In his paintings, the artist observes the oppression and disappearance of Indo-European cultures, which are ideological creeds of the freedom of the people as the essence of human life. The disappearance of popular culture means the loss of the characteristics of a nation. The artist knows that spiritual independence and disobedience are only realised in social position. The connection with the Polish nation, which has been fighting for its existence and national identity for centuries, has left its mark on his artistic style.

The artist’s condemnation of cultural colonialism can be found in various works. Of particular note is the work ‘Latinosphere’, in which he depicts the cruel suppression of the authentic culture of the Aztecs, Incas and other peoples of the Latin American continent.

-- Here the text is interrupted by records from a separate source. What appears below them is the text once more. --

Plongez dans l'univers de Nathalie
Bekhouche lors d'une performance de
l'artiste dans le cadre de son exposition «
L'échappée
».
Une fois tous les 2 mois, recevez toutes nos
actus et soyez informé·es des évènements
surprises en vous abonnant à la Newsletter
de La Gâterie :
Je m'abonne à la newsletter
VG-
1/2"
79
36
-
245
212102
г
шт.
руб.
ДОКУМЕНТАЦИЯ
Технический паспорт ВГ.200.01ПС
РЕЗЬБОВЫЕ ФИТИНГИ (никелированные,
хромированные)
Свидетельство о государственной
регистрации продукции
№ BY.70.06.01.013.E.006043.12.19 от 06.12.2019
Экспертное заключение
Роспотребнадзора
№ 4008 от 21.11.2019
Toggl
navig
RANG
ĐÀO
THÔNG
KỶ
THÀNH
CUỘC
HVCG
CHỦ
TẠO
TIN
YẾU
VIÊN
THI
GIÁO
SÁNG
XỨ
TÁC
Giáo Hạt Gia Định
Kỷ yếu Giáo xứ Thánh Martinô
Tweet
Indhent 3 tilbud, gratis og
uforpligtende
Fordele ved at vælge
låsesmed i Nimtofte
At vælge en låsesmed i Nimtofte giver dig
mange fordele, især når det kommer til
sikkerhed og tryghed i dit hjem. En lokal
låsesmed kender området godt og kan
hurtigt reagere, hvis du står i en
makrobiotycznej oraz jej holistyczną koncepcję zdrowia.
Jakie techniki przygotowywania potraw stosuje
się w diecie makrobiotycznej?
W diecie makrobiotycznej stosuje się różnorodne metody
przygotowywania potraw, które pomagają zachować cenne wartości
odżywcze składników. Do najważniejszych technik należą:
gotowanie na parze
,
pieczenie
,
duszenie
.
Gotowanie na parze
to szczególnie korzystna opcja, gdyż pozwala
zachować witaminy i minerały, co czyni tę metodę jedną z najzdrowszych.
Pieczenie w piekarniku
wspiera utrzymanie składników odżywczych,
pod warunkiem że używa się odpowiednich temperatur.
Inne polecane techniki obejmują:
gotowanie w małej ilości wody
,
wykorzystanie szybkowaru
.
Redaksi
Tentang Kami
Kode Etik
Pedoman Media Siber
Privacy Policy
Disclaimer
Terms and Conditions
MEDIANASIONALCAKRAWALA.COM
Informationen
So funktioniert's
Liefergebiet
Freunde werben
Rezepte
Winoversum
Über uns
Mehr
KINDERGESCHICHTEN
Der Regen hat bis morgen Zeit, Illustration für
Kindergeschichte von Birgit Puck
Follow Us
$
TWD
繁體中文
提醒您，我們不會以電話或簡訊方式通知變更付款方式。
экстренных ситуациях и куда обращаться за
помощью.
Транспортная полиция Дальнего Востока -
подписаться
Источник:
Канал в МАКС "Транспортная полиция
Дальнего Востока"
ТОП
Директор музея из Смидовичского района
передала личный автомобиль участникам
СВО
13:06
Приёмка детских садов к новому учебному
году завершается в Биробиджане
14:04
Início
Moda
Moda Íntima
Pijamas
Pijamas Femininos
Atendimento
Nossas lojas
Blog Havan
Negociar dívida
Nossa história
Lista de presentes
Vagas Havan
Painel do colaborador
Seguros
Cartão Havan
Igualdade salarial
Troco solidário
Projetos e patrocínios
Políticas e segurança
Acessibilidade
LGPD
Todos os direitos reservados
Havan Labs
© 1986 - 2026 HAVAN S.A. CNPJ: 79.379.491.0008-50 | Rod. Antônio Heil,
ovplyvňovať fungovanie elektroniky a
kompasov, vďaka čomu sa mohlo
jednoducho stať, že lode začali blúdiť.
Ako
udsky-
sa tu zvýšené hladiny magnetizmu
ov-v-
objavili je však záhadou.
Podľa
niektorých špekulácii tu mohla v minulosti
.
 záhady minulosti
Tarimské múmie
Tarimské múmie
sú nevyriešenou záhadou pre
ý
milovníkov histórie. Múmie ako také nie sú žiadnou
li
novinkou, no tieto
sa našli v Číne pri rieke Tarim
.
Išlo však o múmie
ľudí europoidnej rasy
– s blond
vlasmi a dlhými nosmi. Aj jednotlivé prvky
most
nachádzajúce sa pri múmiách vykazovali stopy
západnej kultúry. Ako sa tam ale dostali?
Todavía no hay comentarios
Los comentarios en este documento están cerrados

(I opened my exhibition at the DSLU in Ljubljana, Slovenia, in 1984, actually in the still existing Yugoslavia, but after Tito’s death. However, I have noticed that critics writing about this exhibition of mine falsely attribute political and social views to my work, although I have always criticised the use of politics in art. Nor was my printmaking ‘Latinosfera’ any criticism of ‘cutthroat colonialism’, but an expression of my admiration for Latin American literature and mainly portraits of Borges Cortazar are visible there – my author comment 11.04.2024r) In his fascination with Italian, Egyptian and Byzantine culture, he delves into the mythological image of the world. His works range from acrylic paintings, ink and pencil drawings to mixed media and lithography.

The artist has no intention of imposing his subjective philosophy, his inner world; emotion as the sovereign of observation is part of his conception of meaning. In this way, a visit to his exhibition reinforces a conscious attitude towards culture.